Luminal B: Luminal B breast cancer is also hormone-receptor positive but also HER2-positive. This accounts for about 15 percent of all breast cancers. Luminal B cancers are more aggressive than luminal A, but survival is still good, Dr. Zaren says.
Triple negative breast cancer: Accounting for about 12 percent of breast cancers, triple negative is both hormone-receptor and HER2 negative. This type of breast cancer disproportionately affects African-American women and premenopausal women. There’s also a significant portion of women with triple negative breast cancer that are positive for the BRCA gene, a well-known gene that if altered increases your risk for breast and ovarian cancers.
HER2-enriched: The least likely molecular subtype of breast cancer, but also the most aggressive, is estrogen and progesterone negative but HER2 positive. This accounts for about five percent of breast cancers. The cancer spreads more aggressively than other subtypes and has a poorer short-term prognosis. However, new targeted therapies are improving outcomes for these patients.
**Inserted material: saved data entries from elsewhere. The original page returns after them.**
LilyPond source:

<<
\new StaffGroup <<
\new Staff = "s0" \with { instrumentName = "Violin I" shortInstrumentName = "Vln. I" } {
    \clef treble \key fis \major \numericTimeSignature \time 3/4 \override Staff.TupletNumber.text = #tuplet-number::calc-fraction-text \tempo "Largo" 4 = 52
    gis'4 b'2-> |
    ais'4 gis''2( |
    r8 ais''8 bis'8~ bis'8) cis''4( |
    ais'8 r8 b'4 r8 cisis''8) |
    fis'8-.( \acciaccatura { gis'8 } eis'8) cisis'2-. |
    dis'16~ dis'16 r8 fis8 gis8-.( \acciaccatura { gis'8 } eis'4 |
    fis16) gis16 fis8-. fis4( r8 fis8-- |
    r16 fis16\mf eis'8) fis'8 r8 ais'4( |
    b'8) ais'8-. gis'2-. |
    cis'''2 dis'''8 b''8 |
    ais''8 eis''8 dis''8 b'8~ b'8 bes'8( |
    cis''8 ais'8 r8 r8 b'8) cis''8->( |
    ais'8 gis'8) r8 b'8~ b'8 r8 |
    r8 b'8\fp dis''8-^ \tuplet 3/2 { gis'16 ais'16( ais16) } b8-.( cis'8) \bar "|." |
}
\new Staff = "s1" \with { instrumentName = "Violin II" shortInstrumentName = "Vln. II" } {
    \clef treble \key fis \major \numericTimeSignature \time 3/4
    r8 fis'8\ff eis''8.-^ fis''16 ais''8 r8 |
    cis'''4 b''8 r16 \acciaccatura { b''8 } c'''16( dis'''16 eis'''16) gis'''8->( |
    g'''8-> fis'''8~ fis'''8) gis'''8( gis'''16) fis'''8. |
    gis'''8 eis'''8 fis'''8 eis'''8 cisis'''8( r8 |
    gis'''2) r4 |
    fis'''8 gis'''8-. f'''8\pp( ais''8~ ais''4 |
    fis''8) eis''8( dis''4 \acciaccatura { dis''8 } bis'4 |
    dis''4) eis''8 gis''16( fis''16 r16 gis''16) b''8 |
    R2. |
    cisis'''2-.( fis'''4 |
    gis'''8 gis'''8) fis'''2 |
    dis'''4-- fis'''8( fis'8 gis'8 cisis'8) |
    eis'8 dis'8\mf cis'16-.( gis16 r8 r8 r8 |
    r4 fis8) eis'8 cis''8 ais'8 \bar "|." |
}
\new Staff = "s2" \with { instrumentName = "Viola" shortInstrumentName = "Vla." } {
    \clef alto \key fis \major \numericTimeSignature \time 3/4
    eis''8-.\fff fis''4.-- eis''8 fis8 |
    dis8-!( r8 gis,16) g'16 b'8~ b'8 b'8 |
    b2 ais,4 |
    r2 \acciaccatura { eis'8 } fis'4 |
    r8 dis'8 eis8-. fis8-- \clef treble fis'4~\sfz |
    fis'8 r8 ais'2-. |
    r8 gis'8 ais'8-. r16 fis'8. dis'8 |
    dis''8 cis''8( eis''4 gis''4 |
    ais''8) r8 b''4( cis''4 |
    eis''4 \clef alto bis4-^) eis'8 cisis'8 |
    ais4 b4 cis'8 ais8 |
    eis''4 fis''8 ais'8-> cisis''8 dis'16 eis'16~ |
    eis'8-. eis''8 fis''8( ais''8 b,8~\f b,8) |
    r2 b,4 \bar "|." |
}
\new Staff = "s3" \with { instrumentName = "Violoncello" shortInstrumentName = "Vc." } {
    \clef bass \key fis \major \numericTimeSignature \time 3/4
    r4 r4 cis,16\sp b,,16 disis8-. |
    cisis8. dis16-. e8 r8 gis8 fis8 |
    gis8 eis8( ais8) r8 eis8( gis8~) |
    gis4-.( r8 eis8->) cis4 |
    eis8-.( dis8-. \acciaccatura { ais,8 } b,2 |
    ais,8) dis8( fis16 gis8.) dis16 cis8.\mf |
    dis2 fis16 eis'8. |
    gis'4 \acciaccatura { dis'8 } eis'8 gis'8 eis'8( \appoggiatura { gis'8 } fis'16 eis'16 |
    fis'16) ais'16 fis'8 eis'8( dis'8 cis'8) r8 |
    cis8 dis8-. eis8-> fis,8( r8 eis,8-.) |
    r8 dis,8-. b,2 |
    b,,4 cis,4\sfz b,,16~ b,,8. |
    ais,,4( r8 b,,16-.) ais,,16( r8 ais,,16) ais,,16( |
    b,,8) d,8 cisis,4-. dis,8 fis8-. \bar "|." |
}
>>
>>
How does staging and type determine your treatment plan?
At the Lewis Cancer & Research Pavilion, a multi-disciplinary team of oncologist, surgeons, radiation oncologists, nurse navigators and others review each individual patient case to help determine the best course of treatment. Often times, the stage and characteristics of the cancer help guide this decision.
While each case is individualized, there are several options to treat breast cancer including surgery, chemotherapy, radiation therapy and hormone therapy.
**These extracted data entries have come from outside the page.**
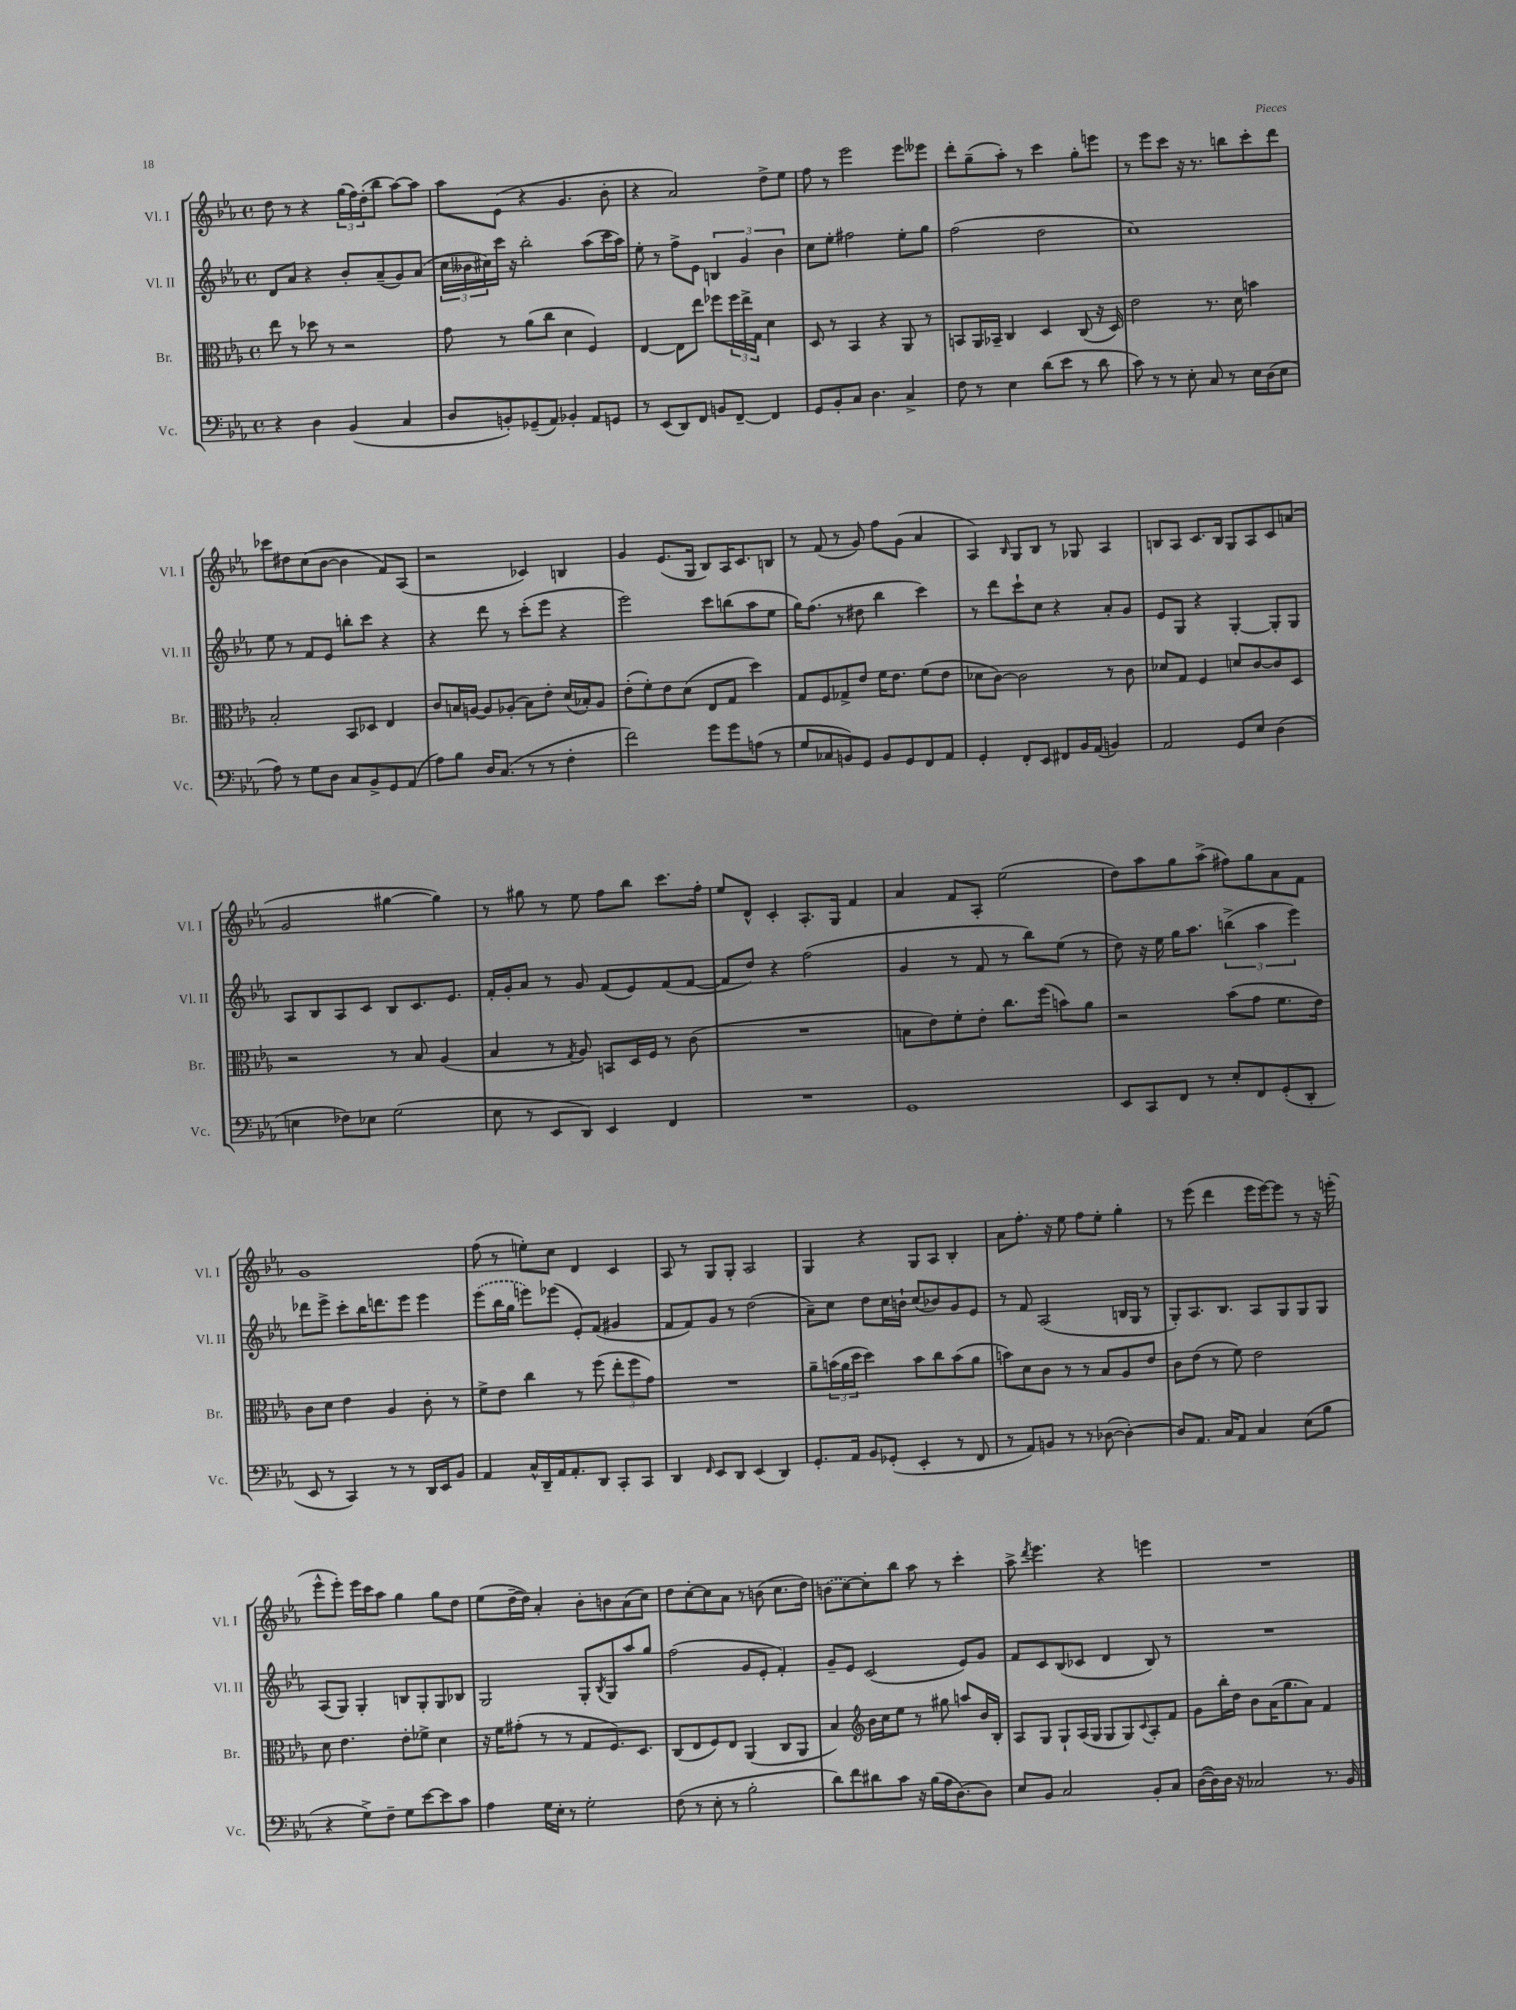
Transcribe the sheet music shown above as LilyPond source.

<<
\new StaffGroup <<
\new Staff = "s0" \with { instrumentName = "Vl. I" shortInstrumentName = "Vl. I" } {
    \clef treble \key ees \major \defaultTimeSignature \time 4/4
    d''8 r8 r4 \tuplet 3/2 { g''16( f''16) d''16-.( } bes''8 aes''8~) aes''8 |
    aes''8 ees'8( r4 g'4. bes'8-. |
    r4 aes'2) d''8-> ees''8 |
    f''8 r8 ees'''2 ees'''8 eeses'''8 |
    d'''8-. g''8--( aes''8-.) r8 c'''4 g''8-. e'''8 |
    r8 ees'''8 c'''8 r16 r8. b''8 c'''8-. d'''8 |
    ces'''8 dis''8 c''8( bes'8~ bes'4 f'8) aes8( |
    r2 ces'4) b4 |
    g'4 ees'8.( g16 bes8) aes16 c'8. b8 |
    r8 f'8( r8 g'8) f''8 g'8( aes'4 |
    aes4) \grace { bes16 } g8 bes8 r8 ges8 aes4 |
    b8 aes8 c'8. b16 g8 aes8 c'8 a'8( |
    g'2 gis''4~ gis''4) |
    r8 gis''8 r8 ees''8 f''8 bes''8 c'''8. f''16-. |
    ees''8 d'8-^ c'4-. aes8.-. g16 f'4 |
    aes'4 f'8 aes8-. ees''2( |
    d''8) aes''8 g''8 aes''8->( fis''8) g''8 aes'8 f'8 |
    g'1 |
    f''8( r8 e''8-.) c''8 d'4 c'4 |
    aes8 r8 g8 g8-. aes2 |
    g4 r4 g8 aes8 bes4-. |
    aes'8 f''8.-. r16 ees''8 f''8 ees''8-. g''4-. |
    r8 ees'''8( d'''4 ees'''16 ees'''16~) ees'''8 r8 r16 e'''16-.( |
    ees'''8-^ ees'''8-.) ees'''16 c'''16 aes''8 g''4 g''8 d''8 |
    ees''8( d''16~-- d''16) aes'4-. bes'8-. b'8 aes'8( c''8) |
    d''8 c''8~-. c''8 aes'8 r8 b'8( c''8. d''16) |
    \once \slurDashed b'8( c''8~) c''8-. bes''8 aes''8 r8 c'''4-. |
    aes''8-> \acciaccatura { d'''8 } ees'''4. r4 e'''4 |
    R1 \bar "|." |
}
\new Staff = "s1" \with { instrumentName = "Vl. II" shortInstrumentName = "Vl. II" } {
    \clef treble \key ees \major \defaultTimeSignature \time 4/4
    d'8 aes'8 r4 bes'8-. aes'8--( g'8) aes'8( |
    \tuplet 3/2 { c''16 beses'16 cis''16) } c'''16 r16 bes''2-. aes''8( c'''16 aes''16) |
    ees''8-. r8 f''8-> ees'8 \tuplet 3/2 { b4 g'4 bes'4 } |
    c''8 ees''8-. fis''2 ees''8-. g''8 |
    f''2( d''2 |
    c''1) |
    ees''8 r8 f'8 ees'8 b''8-. c'''8 r4 |
    r4 d'''8 r8 c'''8-.( ees'''8 r4 |
    ees'''2) c'''8 b''8( aes''8 ees''8 |
    g''16) f''8.( r8 dis''8 bes''4 c'''4) |
    r8 d'''8 c'''8-! c''8 r4 aes'8-. g'8 |
    ees'8 g8 r4 g4~-. g8-. g8 |
    aes8 bes8 aes8 c'8 bes8 c'8. ees'8. |
    f'16-. g'16-. aes'8 r8 g'8 f'8( ees'8) f'8( f'8~ |
    f'8 d''8) r4 f''2( |
    g'4 r8 f'8 r8 bes''8) ees''8( r8 |
    d''8) r16 ees''16 g''16 aes''8. \tuplet 3/2 { b''4->( aes''4 ees'''4) } |
    des'''8 ees'''8-> c'''8-. bes''16 d'''8. ees'''8 ees'''4 |
    \once \slurDashed ees'''8( bes''16 g''16 e'''8) ees'''8( ees'8-.) f'8( gis'4 |
    f'8 f'8) g'8 r8 d''2( |
    aes'8--) c''8 d''8 c''16 b'16-! c''8( bes'8) g'8 ees'8 |
    r8 f'8 aes2( b16 g16 r8 |
    g8-.) aes8. bes8. aes8 g8 g8 g8 |
    aes8( g8) g4-. b8 g8-. g8 bes8 |
    g2 g8-. \acciaccatura { bes8 } g8 aes''8 g''8 |
    f''2( g'8 ees'8-. f'4-.) |
    g'8-- ees'8 c'2( ees'8) g'8 |
    f'8 c'8 bes8( ces'8 d'4 bes8) r8 |
    R1 \bar "|." |
}
\new Staff = "s2" \with { instrumentName = "Br." shortInstrumentName = "Br." } {
    \clef alto \key ees \major \defaultTimeSignature \time 4/4
    ees''8 r8 des''8 r8 r2 |
    g'8 r8 aes'8( c''8 d'4 f4) |
    ees4~ ees8 ees''8 fes''8 \tuplet 3/2 { fes''16 ees''16-> g16 } d'4 |
    d8 r8 bes,4 r4 aes,8 r8 |
    b,8 aes,16 bes,16-- c4 d4 c8( r16 d16) |
    ees'2 r8. d'16 b'4 |
    bes2-. bes,8 des8 ees4 |
    c'8 b16 a16~ a8 aes8-.( b8) ees'8-. d'16( bes16-.) aes8 |
    ees'8-.( f'8-.) ees'8 d'8( ees8 g8 d''4) |
    g8 f8 ges8-> ees'8 f'16 ees'8. f'8( ees'8 |
    des'8 c'8~) c'2 r8 c'8 |
    des'8 g8 f4 d'8 c'8~ c'8 d8 |
    r2 r8 bes8 aes4( |
    bes4 r8 \acciaccatura { g8 } aes8) b,8 d16 f16 r8 c'8( |
    R1 |
    b8 ees'8) f'8-. ees'8-. c''8. f''16( b'8) aes'8 |
    r2 bes'8( g'8 f'8. ees'16) |
    c'8 d'8 ees'4 aes4 c'8-. r8 |
    f'8-> ees'8 c''4 r8 f''8( \tuplet 3/2 { ees''8-. f''8 g'8) } |
    R1 |
    aes'8-- \tuplet 3/2 { b'16( aes'16 d''16 } d''4) b'8 c''8 b'8( aes'8 |
    b'8) d'8 c'8 r8 r8 bes8 aes8 ees'8 |
    c'8 ees'8( r8 f'8) ees'2 |
    d'8 ees'4. ees'8-. fes'8-> d'4 |
    r16 f'16 gis'8-.( r8 r8 g8 f8.) d8. |
    c8( ees8 f8) ees8 aes,4( c8 aes,8 |
    bes4) \clef treble bes'16 c''16 ees''8 r8 gis''8 a''8 bes'16 bes16-. |
    aes8 g8 g8-! aes16( g16 g8 g8) \appoggiatura { c'8 } aes8-. f'8 |
    g'8 bes''16-. d''16 bes'8 aes'16( g''8. aes'8) f'4 \bar "|." |
}
\new Staff = "s3" \with { instrumentName = "Vc." shortInstrumentName = "Vc." } {
    \clef bass \key ees \major \defaultTimeSignature \time 4/4
    r4 d4 bes,4( c4 |
    d8 b,8-.) ges,8--( aes,8) bes,4-. aes,8 g,8 |
    r8 ees,8( d,8) f,8 b,8 f,8~-- f,4 |
    g,8 bes,8-. c8 d4. c4-> |
    f8 r8 ees4 d'8( ees'8 r8 d'8 |
    c'8) r8 r8 ees8-. c8 r8 ees16 d16( ees8 |
    aes8) r8 g8 d8 c8 bes,8-> g,8 aes,8( |
    aes8) bes8 d16 c8.( r8 r8 f4-. |
    f'2) g'8 g'8 a8( r8 |
    g8 ces8 b,8) g,8 b,8 g,8 f,8 aes,8 |
    g,4-. f,8-. ees,8 fis,8 bes,16 aes,16( b,4) |
    aes,2 g,8 ees8 d4( |
    e4 fes8) ees8 g2( |
    ees8 r8 ees,8 d,8) ees,4 f,4 |
    R1 |
    g,1 |
    ees,8 c,8 f,8 r8 ees8-. f,8 g,8-.( d,8-. |
    ees,8 r8 c,4) r8 r8 d,16 ees,16 bes,8 |
    aes,4 c16-^ d,16-- aes,16 aes,8.-. d,8 c,8-. c,8 |
    d,4 \grace { f,16 } ees,8 d,8 ees,4( d,4) |
    g,8.-. aes,16 bes,8 ges,8-.( ees,4-. r8 f,8 |
    r8 aes,8) b,8 r8 r8 des8~( des4~-.) |
    des8 aes,8. c16 aes,8 c4 ees8( bes8 |
    r4 g8->) f8-- g8 ees'8~ ees'8 c'8 |
    aes4 g16 ees16-. r8 g2-. |
    f8( r8 ees8-. r8 bes2-. |
    d'8) f'8 dis'8 c'8 r16 bes16( aes16 d8.~) d8 |
    ees8 bes,8 c2 bes,8-. c8 |
    d16~( d16) d16 r16 ces2 r8. bes,16 \bar "|." |
}
>>
>>
\layout { \context { \Score \remove "Bar_number_engraver" } }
When is the last time you’ve had a mammogram?
It would be careless to talk about breast cancer without referencing screening. More than 60 percent of breast cancers are diagnosed through mammography. The other 40 percent are found by self-examination or physician examination.
Dr. Zaren recommends a mammogram every one to two years for women after the age of 40, and sooner if there’s a family history. He also recommends monthly, or at least quarterly, self breast exams. If you have a strong family history, especially a first-degree relative who had cancer at a young age, you also may want to be tested for the BRCA gene, Dr. Zaren encourages.